Past the socket area we have the DIMM slots. Optimal usage is blue first, then the middle yellow slot, then the furthest yellow slot. The ATX power header is next, a decent distance away from the furthest memory slot, meaning you don't have to remove a DIMM to remove or attach it. Past that are the two PATA ports from the VT8237. Flush against the right edge of the board is the best place for them, although I wouldn't mind seeing them rotated so the pins face outwards from the board edge, like the floppy port a bit further down the board.

The northbridge heatsink, a small blue aluminium affair with an ASUS logo, completes the parts in the top half of the board. No fan means no noise, a good thing indeed. The bridge itself barely got warm on either board sample, even when overclocking. I guess active cooling on K8T800 is overkill. Here's a shot.



Bottom half of the board now, from the AGP slot down. The slot itself has a fiddly AGP retention mechanism that I simply can't warm to recently. I've been using cards with big heatsinks, they invariably get in the way of using it to remove the card. I prefer a flexible retention mechanism like DFI use. Being a five PCI slot design, the AGP slot sits far enough away from the DIMM slots that you don't need to remove the graphics card to get access to the retention tabs on the slot ends.

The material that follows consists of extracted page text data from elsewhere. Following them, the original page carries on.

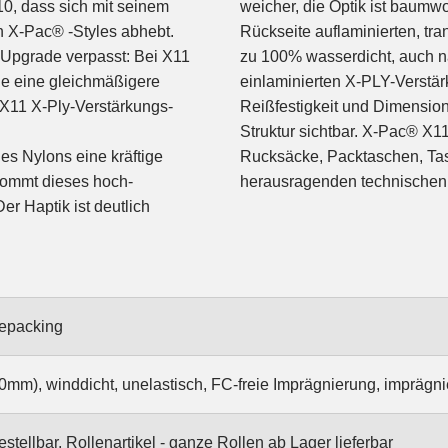
10, dass sich mit seinem
weicher, die Optik ist baumw
X-Pac® -Styles abhebt.
Rückseite auflaminierten, tr
Upgrade verpasst: Bei X11
zu 100% wasserdicht, auch 
ie eine gleichmäßigere
einlaminierten X-PLY-Verstä
X11 X-Ply-Verstärkungs-
Reißfestigkeit und Dimensions
Struktur sichtbar. X-Pac® X11 
es Nylons eine kräftige
atürlichen Optik und
ommt dieses hoch-
herausragenden technischen
r Haptik ist deutlich
epacking
0mm), winddicht, unelastisch, FC-freie Imprägnierung, imprägni
stellbar, Rollenartikel - ganze Rollen ab Lager lieferbar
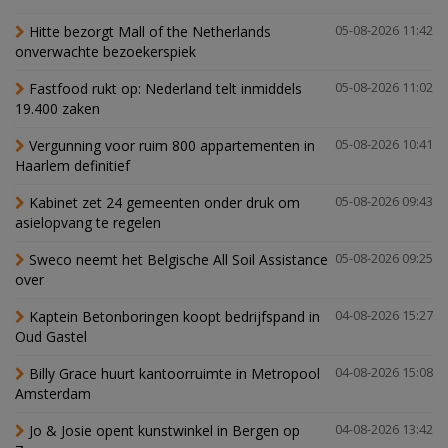
Hitte bezorgt Mall of the Netherlands
05-08-2026 11:42
onverwachte bezoekerspiek
Fastfood rukt op: Nederland telt inmiddels
05-08-2026 11:02
19.400 zaken
Vergunning voor ruim 800 appartementen in
05-08-2026 10:41
Haarlem definitief
Kabinet zet 24 gemeenten onder druk om
05-08-2026 09:43
asielopvang te regelen
Sweco neemt het Belgische All Soil Assistance
05-08-2026 09:25
over
Kaptein Betonboringen koopt bedrijfspand in
04-08-2026 15:27
Oud Gastel
Billy Grace huurt kantoorruimte in Metropool
04-08-2026 15:08
Amsterdam
Jo & Josie opent kunstwinkel in Bergen op
04-08-2026 13:42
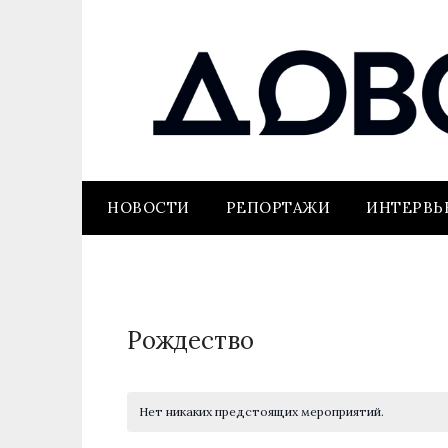
НОВОСТИ
РЕПОРТАЖИ
ИНТЕРВ
Рождество
Нет никаких предстоящих мероприятий.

The VT6307 FireWire controller sits to the left of the AGP slot.



There's a VT8237, 8237 SATA ports and floppy port sandwich, right next to PCI slots one and two.

The 3C940 LOM controller is next to PCI slot two, with the AD1980 sound chip near the left board edge, by PCI slot four. Here's the 3C940 in all its splendour.

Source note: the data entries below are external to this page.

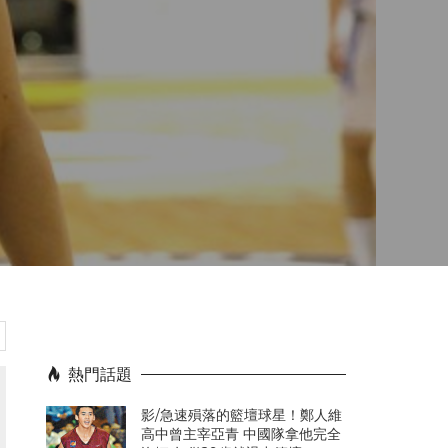
熱門話題
影/急速殞落的籃壇球星！鄭人維
高中曾主宰亞青 中國隊拿他完全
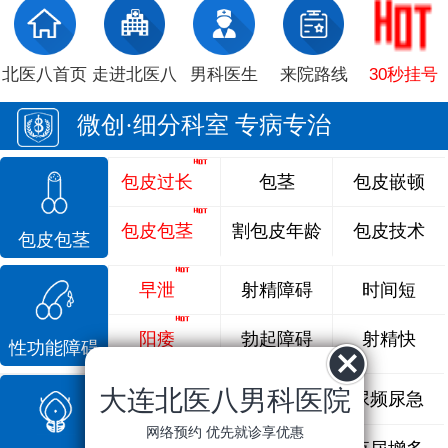
北医八首页
走进北医八
男科医生
来院路线
30秒挂号
微创·细分科室 专病专治
包皮过长
包茎
包皮嵌顿
包皮包茎
割包皮年龄
包皮技术
包皮包茎
早泄
射精障碍
时间短
阳痿
勃起障碍
射精快
性功能障碍
大连北医八男科医院
前列腺炎
前列腺痛
尿频尿急
网络预约 优先就诊享优惠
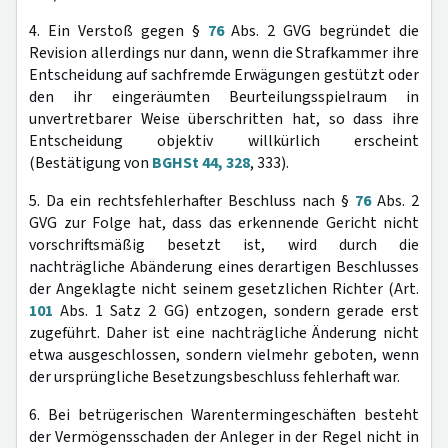
4. Ein Verstoß gegen §
76
Abs. 2 GVG begründet die
Revision allerdings nur dann, wenn die Strafkammer ihre
Entscheidung auf sachfremde Erwägungen gestützt oder
den ihr eingeräumten Beurteilungsspielraum in
unvertretbarer Weise überschritten hat, so dass ihre
Entscheidung objektiv willkürlich erscheint
(Bestätigung von
BGHSt 44, 328
, 333).
5. Da ein rechtsfehlerhafter Beschluss nach §
76
Abs. 2
GVG zur Folge hat, dass das erkennende Gericht nicht
vorschriftsmäßig besetzt ist, wird durch die
nachträgliche Abänderung eines derartigen Beschlusses
der Angeklagte nicht seinem gesetzlichen Richter (Art.
101
Abs. 1 Satz 2 GG) entzogen, sondern gerade erst
zugeführt. Daher ist eine nachträgliche Änderung nicht
etwa ausgeschlossen, sondern vielmehr geboten, wenn
der ursprüngliche Besetzungsbeschluss fehlerhaft war.
6. Bei betrügerischen Warentermingeschäften besteht
der Vermögensschaden der Anleger in der Regel nicht in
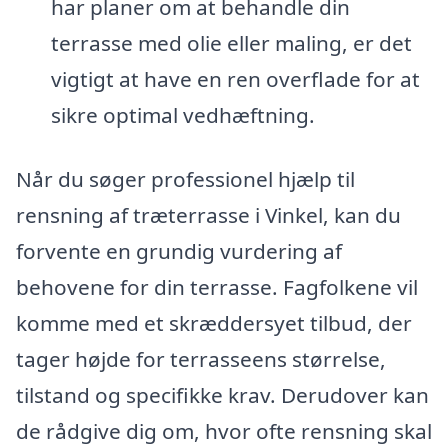
har planer om at behandle din
terrasse med olie eller maling, er det
vigtigt at have en ren overflade for at
sikre optimal vedhæftning.
Når du søger professionel hjælp til
rensning af træterrasse i Vinkel, kan du
forvente en grundig vurdering af
behovene for din terrasse. Fagfolkene vil
komme med et skræddersyet tilbud, der
tager højde for terrasseens størrelse,
tilstand og specifikke krav. Derudover kan
de rådgive dig om, hvor ofte rensning skal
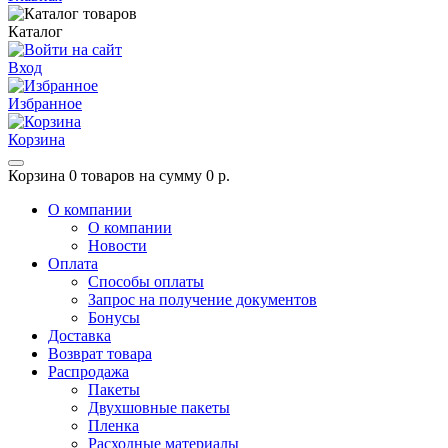
Каталог
Вход
Избранное
Корзина
Корзина
0 товаров на сумму 0 р.
О компании
О компании
Новости
Оплата
Способы оплаты
Запрос на получение документов
Бонусы
Доставка
Возврат товара
Распродажа
Пакеты
Двухшовные пакеты
Пленка
Расходные материалы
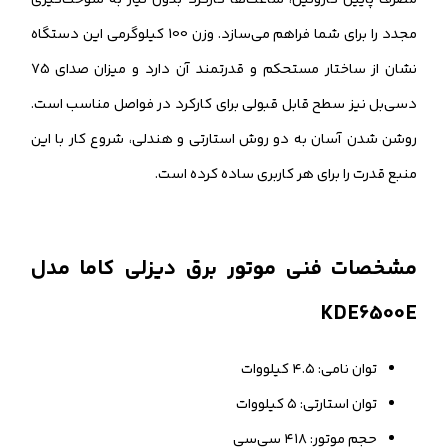
مجدد را برای شما فراهم می‌سازد. وزن 100 کیلوگرمی این دستگاه
نشان از ساختار مستحکم و قدرتمند آن دارد و میزان صدای 75
دسی‌بل نیز سطح قابل قبولی برای کارکرد در فواصل مناسب است.
روشن شدن آسان به دو روش استارتی و هندلی، شروع کار با این
منبع قدرت را برای هر کاربری ساده کرده است.
مشخصات فنی موتور برق دیزلی کاما مدل
KDE6500E
توان نامی: ۴.۵ کیلووات
توان استارتی: ۵ کیلووات
حجم موتور: ۴۱۸ سی‌سی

As far as the rest of the layout goes, I'd have preferred the Promise PATA port rotated north-south and the Promise SATA ports stacked on top of each other, like the 8237 ports are, but it's nothing bad. SATA cable length means as close to the right edge of the board as possible is the best placement, so ASUS do well enough in that regard.

The WiFi card port is the last notable feature, it sits under the last PCI slot. Want to see it installed? Click here (~40KB).

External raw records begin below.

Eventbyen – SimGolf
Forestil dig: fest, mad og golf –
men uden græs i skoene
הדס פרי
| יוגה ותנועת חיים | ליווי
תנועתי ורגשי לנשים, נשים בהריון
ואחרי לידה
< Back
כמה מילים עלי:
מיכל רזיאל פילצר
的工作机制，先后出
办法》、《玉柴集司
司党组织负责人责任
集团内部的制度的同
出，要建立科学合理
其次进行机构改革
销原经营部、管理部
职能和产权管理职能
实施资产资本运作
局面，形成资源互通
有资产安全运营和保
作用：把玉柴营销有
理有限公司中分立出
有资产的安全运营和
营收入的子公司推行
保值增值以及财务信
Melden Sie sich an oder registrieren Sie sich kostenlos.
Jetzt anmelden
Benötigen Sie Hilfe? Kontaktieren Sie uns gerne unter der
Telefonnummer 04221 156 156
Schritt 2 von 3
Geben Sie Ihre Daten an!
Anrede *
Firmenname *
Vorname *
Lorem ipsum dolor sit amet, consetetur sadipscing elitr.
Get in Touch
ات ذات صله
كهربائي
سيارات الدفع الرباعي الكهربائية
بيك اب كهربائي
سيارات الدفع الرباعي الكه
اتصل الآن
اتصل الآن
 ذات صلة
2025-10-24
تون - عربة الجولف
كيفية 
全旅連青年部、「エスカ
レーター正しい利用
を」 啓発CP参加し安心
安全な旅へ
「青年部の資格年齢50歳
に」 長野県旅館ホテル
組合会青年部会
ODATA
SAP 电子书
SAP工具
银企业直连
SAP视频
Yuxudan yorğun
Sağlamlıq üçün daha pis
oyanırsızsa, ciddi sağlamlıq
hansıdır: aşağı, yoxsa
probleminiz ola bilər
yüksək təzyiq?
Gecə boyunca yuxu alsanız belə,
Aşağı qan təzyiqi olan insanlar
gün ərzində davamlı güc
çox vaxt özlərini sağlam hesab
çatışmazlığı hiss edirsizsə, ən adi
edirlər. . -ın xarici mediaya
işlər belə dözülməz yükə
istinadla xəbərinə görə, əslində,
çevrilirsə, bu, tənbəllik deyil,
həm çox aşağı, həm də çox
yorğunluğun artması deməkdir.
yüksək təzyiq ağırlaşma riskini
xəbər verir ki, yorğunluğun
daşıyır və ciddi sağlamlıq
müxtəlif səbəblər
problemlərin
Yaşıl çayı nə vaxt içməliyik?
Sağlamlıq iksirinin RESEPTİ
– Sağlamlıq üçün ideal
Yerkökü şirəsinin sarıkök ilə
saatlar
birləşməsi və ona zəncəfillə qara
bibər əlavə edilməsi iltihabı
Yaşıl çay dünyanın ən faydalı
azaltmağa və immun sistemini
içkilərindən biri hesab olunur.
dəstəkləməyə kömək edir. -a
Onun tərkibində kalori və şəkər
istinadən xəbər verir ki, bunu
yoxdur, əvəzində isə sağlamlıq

All in all, a decent layout. The ATX power connectors are in good places, the SATA ports are where they should be, along with good placement on the PATA ports (8237 provided at least), there's room between AGP and the memory slots and all the feature providing hardware is present and correct. My only gripe is with the AGP retention mechanism, but if you aren't swapping graphics cards at least a couple of times a week, who cares?

Aesthetics wise, it's a brown colour, what more can I say about that? The port colours serve no tasteful purpose and are simply coloured that way for identification. It's no DFI LanParty, that's for sure.

Ah, one last thing, the case headers are very well labelled and different colours too. Anything that helps you identify that proprietary mess of pins is a godsend. Thankyou ASUS for that.